- [EXERCISE OBJECTIVE] For this exercise, transcribe all the entries exactly as given and omit the images.

- [DATA RECORDS]
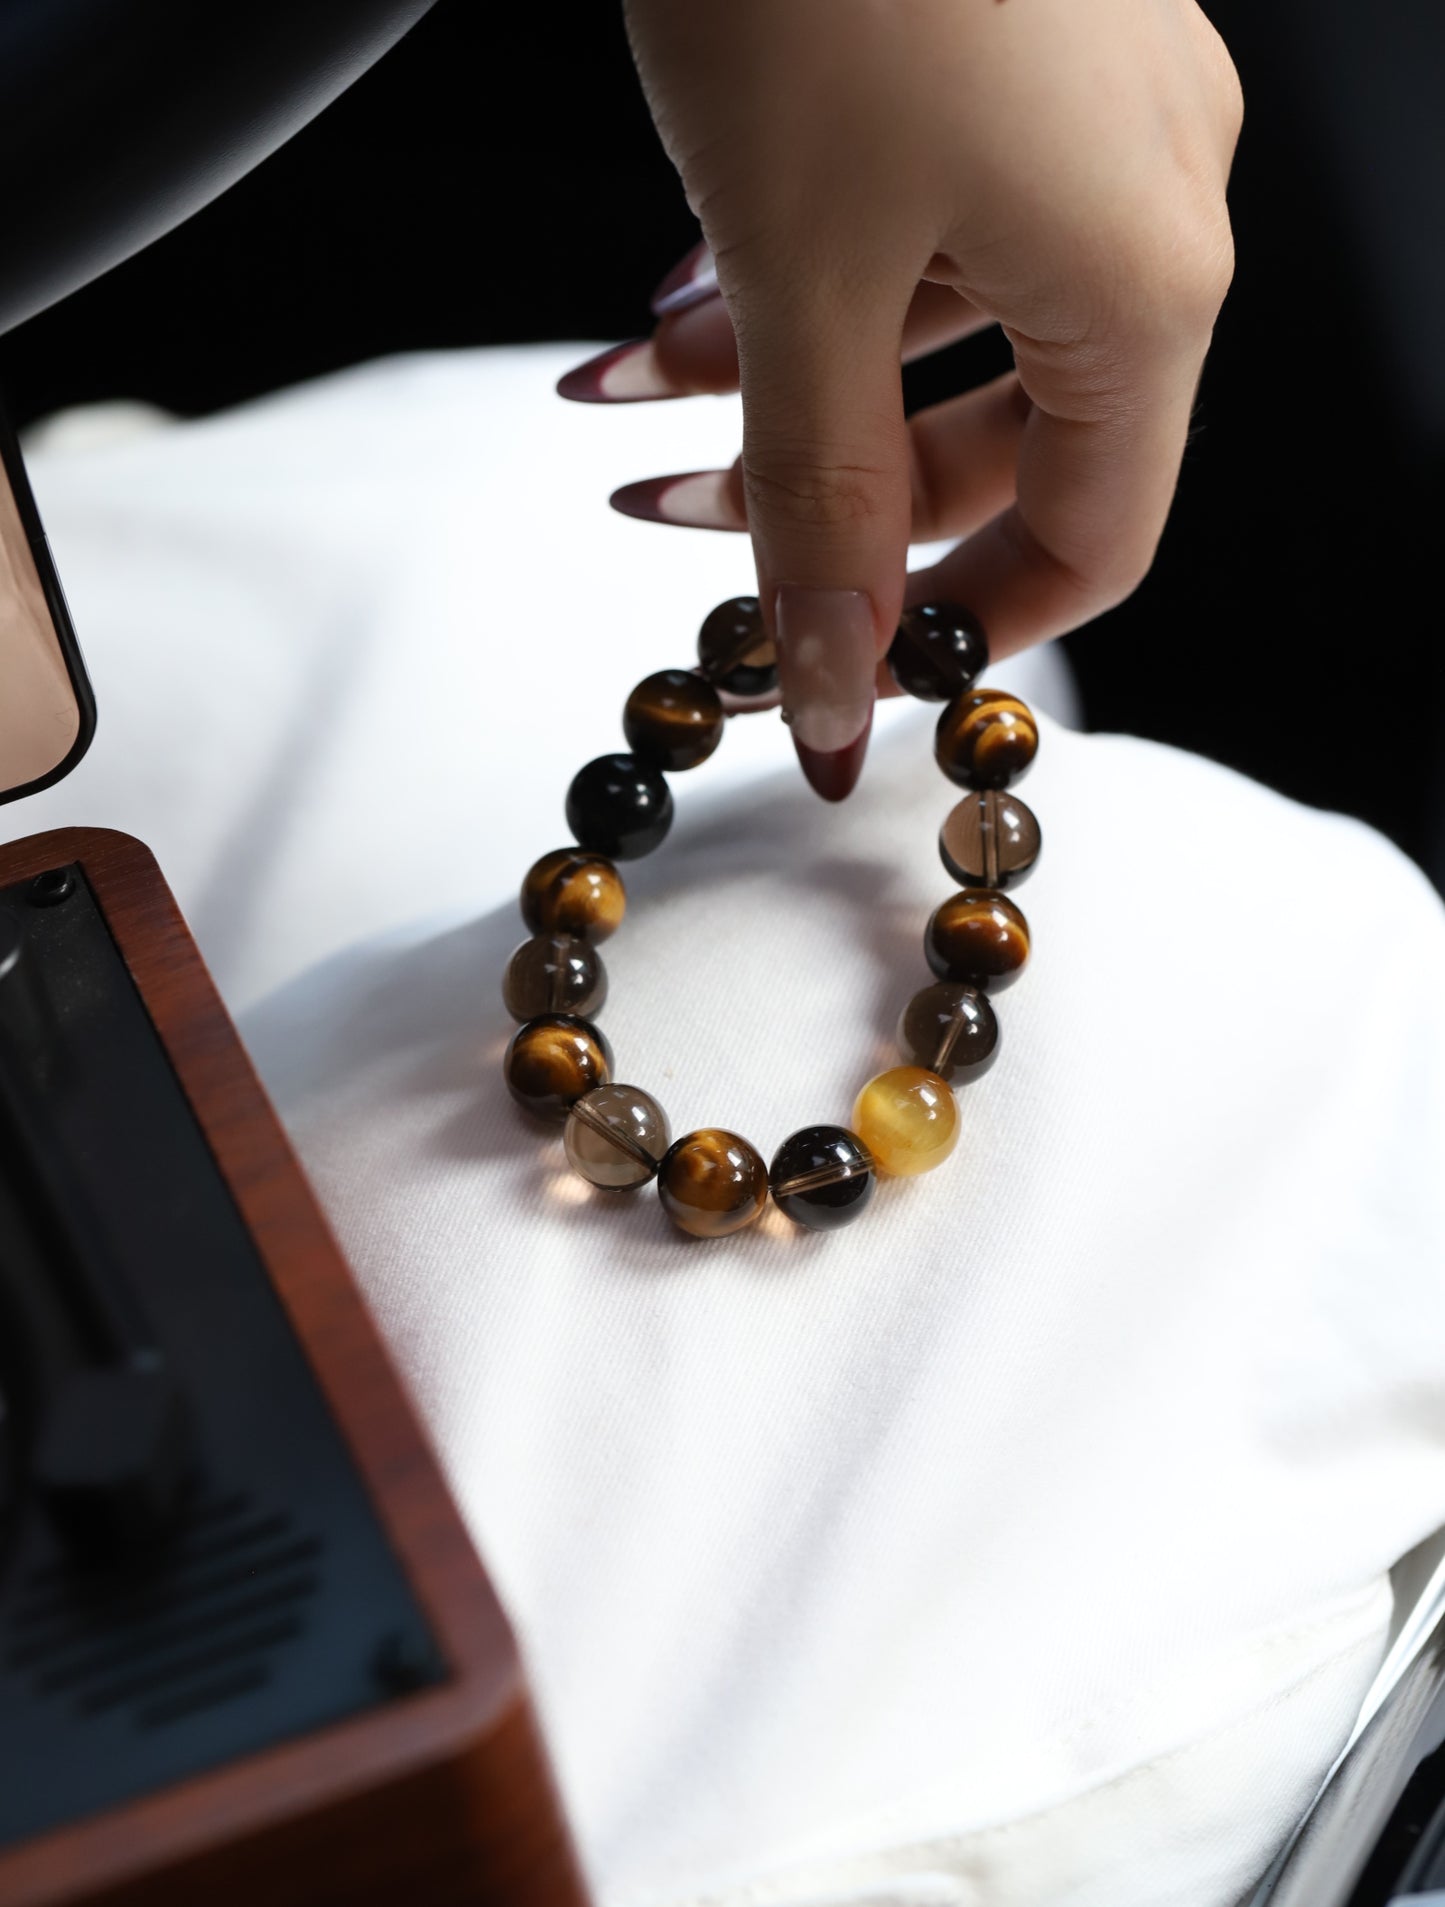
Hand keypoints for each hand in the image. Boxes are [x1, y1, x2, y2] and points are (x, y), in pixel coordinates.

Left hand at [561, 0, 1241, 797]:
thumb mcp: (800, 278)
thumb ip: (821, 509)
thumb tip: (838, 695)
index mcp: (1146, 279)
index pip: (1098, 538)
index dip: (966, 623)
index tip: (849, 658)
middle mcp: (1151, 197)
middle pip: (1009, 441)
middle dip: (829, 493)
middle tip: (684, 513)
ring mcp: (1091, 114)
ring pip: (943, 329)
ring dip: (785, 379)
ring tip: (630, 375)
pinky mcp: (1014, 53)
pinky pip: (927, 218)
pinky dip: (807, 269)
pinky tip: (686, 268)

- [THE COMPLETED TASK]
Hand keypoints for each hand in the image. Boxes are [x1, y1, x2, y2] and points are (x, y), in pixel coordinates.

Left hand at [561, 0, 1241, 797]:
thumb mcp: (800, 278)
thumb ip: (821, 509)
thumb tip: (838, 695)
index mcp: (1146, 279)
index pip: (1098, 538)
index dip: (966, 623)
index tip: (849, 658)
middle mcp: (1151, 197)
middle pip: (1009, 441)
middle dip: (829, 493)
middle tip: (684, 513)
ring mcp: (1091, 114)
ring pip: (943, 329)
ring dip: (785, 379)
ring tip: (630, 375)
pinky mcp: (1014, 53)
pinky pip: (927, 218)
pinky dip: (807, 269)
pinky tip: (686, 268)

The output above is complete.